Servicio de Aparato Digestivo, Hospital Juan Ramón Jiménez.
Rev Esp Enferm Dig. 2019 Sep;111(9):721. doi: 10.17235/reed.2019.5802/2018.
Secondary non-response to biological treatments tends to occur in a high number of patients who undergo treatment with antiTNF, and it has also been observed in patients treated with vedolizumab or ustekinumab. The initial rescue guideline recommends intensifying the treatment by reducing the interval or increasing maintenance dosage. In the case of ustekinumab, the patients who began this treatment prior to its approval for treatment of Crohn's disease, were given a subcutaneous induction with no defined guideline and a maintenance dosage of 90 mg every eight weeks. Following secondary non-response in these patients, it was proposed that rescue be undertaken via intravenous reinduction adjusted for weight. We present a case of a patient with Crohn's disease with failure to respond to infliximab, adalimumab and vedolizumab who began treatment with ustekinumab prior to official approval. There was non-response at eight months but remission was achieved after reinduction with ustekinumab, adjusted for weight. This rescue guideline could be a cost-effective way to reinduce remission in this group of patients.

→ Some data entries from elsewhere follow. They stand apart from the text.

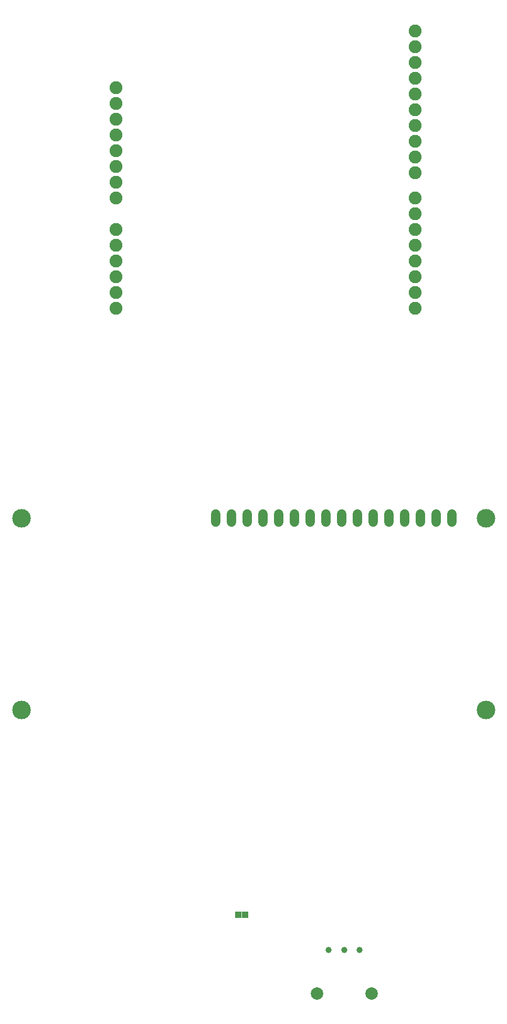
<source format=gbr>
G04 EAGLE Gerber RS-274X export*
G75*
%MOMM*%
%FSLAX34Y34*%
%LPD*%
%INSoldermask Top*%
%IPPOS*%
%AMOC8*
5,1,8,0,0,1.08239X$1,22.5*%
G01*
%ADD10C,2.082800*%
%ADD11C,1.511200*%
%ADD12C,3.003200*%
%ADD13R,1.053200X1.103200*%
%ADD14C,2.000000*%
%ADD15C,1.000000*%


D10*
X-215900Y482600D03*
X-215900Y457200D03*
X-215900Y431800D03*
X-215900Y406400D03*
X-215900Y381000D03*
X-215900Y355600D03*
X-215900Y304800D03*
X-215900Y279400D03*
X-215900Y254000D03*
X-215900Y228600D03*
X-215900Y203200D03*
X-215900Y177800D03*
X266700Y177800D03*
X266700Y203200D03*
X266700Y228600D03*
X266700Y254000D03*
X266700Y279400D03*
X266700Y304800D03*
X266700Y330200D03*
X266700Y355600D03*
X266700Y396240D03*
X266700Y421640D03*
X266700Y447040D03*
X266700Y472440D03*
X266700Y497840D03*
X266700Y523240D03*
X266700Y548640D03*
X266700Y574040D03*
X266700Y599440D03*
X266700Y624840D03*
X-215900Y508000D03*
X-215900Y533400D03*
D11*
X326400Y-154160D02*
X326400Y-167240D01*
X301000Y-167240D02*
X301000Y-154160D01*
X275600Y-154160D02*
X275600Y-167240D01*
X250200Y-167240D02*
X250200Y-154160D01*
X224800Y-154160D02*
X224800Y-167240D01*
X199400Y-167240D02*
X199400Y-154160D01*
X174000Y-154160D02*
X174000Y-167240D01*
X148600Y-167240D02*
X148600Y-154160D01*
X123200Y-154160D02*
X123200Y-167240D01*
X97800Y-167240D02*
X97800Y-154160D01*
X72400Y-154160D02*
X72400Y-167240D01*
X47000Y-167240D02*
X47000Y-154160D01*
X21600Y-154160D02*
X21600Y-167240D01*
X-3800Y-167240D02*
X-3800Y-154160D01*
X-29200Y-154160D02*
X-29200Y-167240D01*
X-54600Y-167240D02*
X-54600Y-154160D01*
D12*
X381000Y-469900D03*
X381000Y-160700D03*
X-368200Y-160700D03*
X-368200Y-469900D03*
D13*
X-18500Y-800100D03*
X-6900Y-800100D03*
D14*
X108400Y-927100D03*
X196400Y-927100D03*
D15*
X127400Y-857100D03*
X152400Y-857100D03*
X177400Y-857100D03*
M02*

</source>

生物治疗的继发无应答倾向于发生在大量接受抗 TNF 治疗的患者中,也观察到在接受 vedolizumab 或 ustekinumab 治疗的患者中出现这种情况。最初的抢救指南建议通过减少间隔或增加维持剂量来加强治疗。对于 ustekinumab,在其被批准用于治疗克罗恩病之前开始这种治疗的患者接受了皮下诱导,但没有明确的指南,每 8 周维持剂量为 90 毫克。在这些患者出现继发无应答后,建议通过根据体重调整的静脉重新诱导进行抢救。我们报告了一例克罗恩病患者,该患者对英夫利昔单抗、阿达木单抗和 vedolizumab 治疗无反应,在正式批准之前开始使用 ustekinumab 治疗。在 8 个月时无应答,但在用 ustekinumab 重新诱导后达到缓解,根据体重进行了调整。对于这组患者,这种抢救指南可能是重新诱导缓解的一种具有成本效益的方法。